2. Future Launch Options: Exploring future launch opportunities, the paper prescribes a mission employing a powered Jupiter flyby coupled with a Solar Oberth maneuver. A proposed launch in 2030 could reach Borisov by 2045. Such maneuvers necessitate advancements like Space Launch System (SLS)-class rockets and up-scaled heat shield technologies akin to those from the Parker Solar Probe project.
3. CubeSat-Class Missions: For a launch facilitated by a Jupiter flyby and Solar Oberth maneuver, it's estimated a CubeSat-class spacecraft with a mass of merely 3 kg could suffice to reach Borisov, suggesting cost-effective exploratory missions are feasible with low payload masses.

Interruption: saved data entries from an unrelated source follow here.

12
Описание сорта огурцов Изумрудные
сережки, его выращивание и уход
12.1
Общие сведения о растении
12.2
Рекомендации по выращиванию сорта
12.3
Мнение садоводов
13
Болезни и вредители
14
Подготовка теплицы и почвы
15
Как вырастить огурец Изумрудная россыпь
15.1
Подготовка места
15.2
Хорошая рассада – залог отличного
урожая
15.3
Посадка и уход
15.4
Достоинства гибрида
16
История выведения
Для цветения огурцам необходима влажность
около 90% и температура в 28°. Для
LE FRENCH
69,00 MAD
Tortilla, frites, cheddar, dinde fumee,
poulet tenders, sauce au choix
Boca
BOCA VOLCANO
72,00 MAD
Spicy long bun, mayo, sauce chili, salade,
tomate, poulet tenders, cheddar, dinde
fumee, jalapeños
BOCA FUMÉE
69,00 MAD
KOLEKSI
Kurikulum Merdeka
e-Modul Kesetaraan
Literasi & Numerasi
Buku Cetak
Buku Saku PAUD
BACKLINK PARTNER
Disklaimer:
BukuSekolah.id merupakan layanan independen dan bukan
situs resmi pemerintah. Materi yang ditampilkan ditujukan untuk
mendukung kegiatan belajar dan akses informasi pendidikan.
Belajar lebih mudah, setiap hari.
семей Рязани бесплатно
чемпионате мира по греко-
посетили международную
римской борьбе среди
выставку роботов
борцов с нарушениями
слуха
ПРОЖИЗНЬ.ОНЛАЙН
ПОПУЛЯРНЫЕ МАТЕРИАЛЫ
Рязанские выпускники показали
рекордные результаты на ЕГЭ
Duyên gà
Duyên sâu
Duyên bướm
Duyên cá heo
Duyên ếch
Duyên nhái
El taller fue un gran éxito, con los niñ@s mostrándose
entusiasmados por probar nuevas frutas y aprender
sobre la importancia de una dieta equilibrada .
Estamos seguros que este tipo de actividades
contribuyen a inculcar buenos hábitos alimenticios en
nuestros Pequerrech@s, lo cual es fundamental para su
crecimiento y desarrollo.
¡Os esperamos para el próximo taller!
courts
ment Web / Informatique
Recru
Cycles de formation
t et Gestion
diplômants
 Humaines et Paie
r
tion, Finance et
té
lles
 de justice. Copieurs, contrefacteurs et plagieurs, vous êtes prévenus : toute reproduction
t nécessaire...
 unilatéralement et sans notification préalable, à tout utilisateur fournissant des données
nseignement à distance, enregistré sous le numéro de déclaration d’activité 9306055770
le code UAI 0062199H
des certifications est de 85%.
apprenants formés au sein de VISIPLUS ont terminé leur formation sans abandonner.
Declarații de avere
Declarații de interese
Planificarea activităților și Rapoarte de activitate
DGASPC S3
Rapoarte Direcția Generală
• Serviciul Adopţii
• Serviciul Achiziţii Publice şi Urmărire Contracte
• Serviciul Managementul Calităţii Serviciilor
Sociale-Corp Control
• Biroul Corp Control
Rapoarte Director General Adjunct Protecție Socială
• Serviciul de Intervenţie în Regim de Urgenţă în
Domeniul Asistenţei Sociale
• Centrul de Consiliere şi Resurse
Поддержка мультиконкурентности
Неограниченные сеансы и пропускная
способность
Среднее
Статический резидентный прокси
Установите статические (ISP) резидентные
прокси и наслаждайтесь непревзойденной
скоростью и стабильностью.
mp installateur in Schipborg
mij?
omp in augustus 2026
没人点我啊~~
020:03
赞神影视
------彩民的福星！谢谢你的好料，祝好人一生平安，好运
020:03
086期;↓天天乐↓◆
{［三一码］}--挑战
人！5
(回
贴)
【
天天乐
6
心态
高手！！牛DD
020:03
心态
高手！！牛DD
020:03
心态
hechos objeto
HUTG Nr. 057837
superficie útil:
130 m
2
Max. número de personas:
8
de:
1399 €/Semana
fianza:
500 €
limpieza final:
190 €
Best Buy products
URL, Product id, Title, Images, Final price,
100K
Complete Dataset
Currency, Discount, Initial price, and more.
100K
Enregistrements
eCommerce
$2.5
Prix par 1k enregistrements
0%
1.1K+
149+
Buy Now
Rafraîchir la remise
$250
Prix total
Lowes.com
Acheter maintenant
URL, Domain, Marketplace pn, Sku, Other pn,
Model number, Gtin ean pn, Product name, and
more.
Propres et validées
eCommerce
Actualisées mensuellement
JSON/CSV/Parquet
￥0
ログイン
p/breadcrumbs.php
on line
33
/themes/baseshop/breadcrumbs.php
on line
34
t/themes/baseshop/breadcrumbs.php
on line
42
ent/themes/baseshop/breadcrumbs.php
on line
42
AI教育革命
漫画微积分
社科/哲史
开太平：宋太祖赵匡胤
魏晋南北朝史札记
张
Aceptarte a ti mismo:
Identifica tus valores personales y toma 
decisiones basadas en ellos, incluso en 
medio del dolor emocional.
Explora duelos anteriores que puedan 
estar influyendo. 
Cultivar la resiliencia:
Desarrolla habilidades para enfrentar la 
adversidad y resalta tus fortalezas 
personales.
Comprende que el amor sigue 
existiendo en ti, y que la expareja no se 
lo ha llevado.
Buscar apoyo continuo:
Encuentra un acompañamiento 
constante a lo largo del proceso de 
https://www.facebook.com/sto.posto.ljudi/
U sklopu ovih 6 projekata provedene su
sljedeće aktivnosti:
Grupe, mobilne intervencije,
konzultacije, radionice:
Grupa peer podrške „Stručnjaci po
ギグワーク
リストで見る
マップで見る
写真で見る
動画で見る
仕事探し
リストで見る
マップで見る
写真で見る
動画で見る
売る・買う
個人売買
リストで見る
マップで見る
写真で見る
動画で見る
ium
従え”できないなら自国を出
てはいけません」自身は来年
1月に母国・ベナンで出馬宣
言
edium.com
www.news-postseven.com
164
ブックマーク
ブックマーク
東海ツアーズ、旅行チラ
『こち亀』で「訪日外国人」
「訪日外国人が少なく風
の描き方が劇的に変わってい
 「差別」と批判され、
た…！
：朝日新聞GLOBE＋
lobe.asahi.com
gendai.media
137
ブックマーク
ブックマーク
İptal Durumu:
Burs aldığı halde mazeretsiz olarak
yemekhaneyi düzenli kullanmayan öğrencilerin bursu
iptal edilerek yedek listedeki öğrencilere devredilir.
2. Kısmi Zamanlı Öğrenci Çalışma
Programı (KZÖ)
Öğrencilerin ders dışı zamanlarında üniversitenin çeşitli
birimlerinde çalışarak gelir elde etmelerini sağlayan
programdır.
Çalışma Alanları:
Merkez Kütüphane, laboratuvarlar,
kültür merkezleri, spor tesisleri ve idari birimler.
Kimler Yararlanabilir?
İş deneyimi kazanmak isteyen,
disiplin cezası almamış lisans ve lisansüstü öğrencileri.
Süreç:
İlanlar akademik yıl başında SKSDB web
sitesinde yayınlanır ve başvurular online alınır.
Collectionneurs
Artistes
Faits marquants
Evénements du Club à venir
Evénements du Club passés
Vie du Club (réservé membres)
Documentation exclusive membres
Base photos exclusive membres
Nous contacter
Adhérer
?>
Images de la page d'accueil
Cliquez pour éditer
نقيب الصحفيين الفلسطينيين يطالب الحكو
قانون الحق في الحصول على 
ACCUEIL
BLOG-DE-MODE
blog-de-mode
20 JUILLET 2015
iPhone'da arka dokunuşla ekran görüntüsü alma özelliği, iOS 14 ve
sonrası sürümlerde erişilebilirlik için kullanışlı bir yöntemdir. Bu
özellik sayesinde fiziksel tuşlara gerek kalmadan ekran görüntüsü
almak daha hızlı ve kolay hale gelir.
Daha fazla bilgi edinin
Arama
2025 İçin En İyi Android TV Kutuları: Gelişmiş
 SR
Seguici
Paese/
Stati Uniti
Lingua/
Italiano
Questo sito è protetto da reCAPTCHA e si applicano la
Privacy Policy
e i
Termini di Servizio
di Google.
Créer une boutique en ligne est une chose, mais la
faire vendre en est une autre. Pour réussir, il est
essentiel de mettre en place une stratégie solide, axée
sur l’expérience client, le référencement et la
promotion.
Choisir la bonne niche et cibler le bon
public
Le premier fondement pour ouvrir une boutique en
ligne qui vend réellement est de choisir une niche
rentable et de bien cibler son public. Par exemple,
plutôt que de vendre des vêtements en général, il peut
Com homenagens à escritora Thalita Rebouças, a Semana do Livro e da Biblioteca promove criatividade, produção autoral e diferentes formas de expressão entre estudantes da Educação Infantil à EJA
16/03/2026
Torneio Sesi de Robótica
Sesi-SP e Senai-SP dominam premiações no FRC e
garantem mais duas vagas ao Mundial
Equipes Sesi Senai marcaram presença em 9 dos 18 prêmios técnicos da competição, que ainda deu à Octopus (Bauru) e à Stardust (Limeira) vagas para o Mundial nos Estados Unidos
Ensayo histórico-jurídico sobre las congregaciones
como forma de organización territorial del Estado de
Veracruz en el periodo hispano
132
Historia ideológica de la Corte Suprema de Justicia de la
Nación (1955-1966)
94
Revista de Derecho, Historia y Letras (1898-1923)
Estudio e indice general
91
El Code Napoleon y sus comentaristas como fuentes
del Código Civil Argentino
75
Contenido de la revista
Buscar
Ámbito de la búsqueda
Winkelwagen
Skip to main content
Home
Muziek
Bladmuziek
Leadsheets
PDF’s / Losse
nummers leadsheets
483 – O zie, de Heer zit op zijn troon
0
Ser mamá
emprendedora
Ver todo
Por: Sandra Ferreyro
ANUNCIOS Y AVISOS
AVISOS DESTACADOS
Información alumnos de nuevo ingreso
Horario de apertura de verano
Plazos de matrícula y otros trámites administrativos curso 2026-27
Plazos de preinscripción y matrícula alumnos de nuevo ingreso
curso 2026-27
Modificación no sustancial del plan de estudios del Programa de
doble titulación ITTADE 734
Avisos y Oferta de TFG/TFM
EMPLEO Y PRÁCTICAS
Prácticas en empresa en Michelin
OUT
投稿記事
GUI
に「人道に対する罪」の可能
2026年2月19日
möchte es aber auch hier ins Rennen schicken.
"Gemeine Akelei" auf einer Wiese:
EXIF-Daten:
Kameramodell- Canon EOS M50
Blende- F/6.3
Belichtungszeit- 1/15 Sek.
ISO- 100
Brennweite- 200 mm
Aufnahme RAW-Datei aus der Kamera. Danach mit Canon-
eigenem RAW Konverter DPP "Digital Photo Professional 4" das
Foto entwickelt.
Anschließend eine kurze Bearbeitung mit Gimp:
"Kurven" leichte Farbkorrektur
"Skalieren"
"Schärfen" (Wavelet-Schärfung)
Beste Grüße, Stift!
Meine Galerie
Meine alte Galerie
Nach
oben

Implications and Discussion

The paper elucidates that a mission to C/2019 Q4 (Borisov), though missed for optimal DeltaV conditions, remains technologically plausible for future endeavors. The analysis suggests that if C/2019 Q4 (Borisov) is indeed an interstellar object, its discovery soon after 1I/'Oumuamua implies the likely imminence of further such discoveries. Hence, developing spacecraft capable of rapidly adapting to new trajectory challenges could be imperative.

The practical implications of such missions encompass having near-real-time trajectory adaptability and cost-efficient spacecraft design—demonstrating the feasibility of sending small, lightweight probes using currently available rockets. These implications transcend to theoretical spheres by increasing our understanding of interstellar medium and supporting astrobiological studies that investigate the materials and conditions of other star systems.

Future Prospects

The paper posits that technological forecasts call for innovations in spacecraft design and energy-efficient propulsion technologies to capitalize on such interstellar missions. Advancements in heat shield materials and propulsion systems will further enable these missions without exorbitant fuel consumption. In the context of AI, machine learning could play a role by optimizing trajectory calculations and dynamically adapting mission plans in real time. As the frequency and accuracy of interstellar object detection improve, these technologies will underpin a new era of interstellar exploration, allowing a more profound understanding of extrasolar phenomena.

In summary, the exploration of trajectories to interstellar objects like C/2019 Q4 (Borisov) is feasible within the technological frameworks available today, offering promising pathways for future missions on a significantly smaller budget and at reduced payload capacities.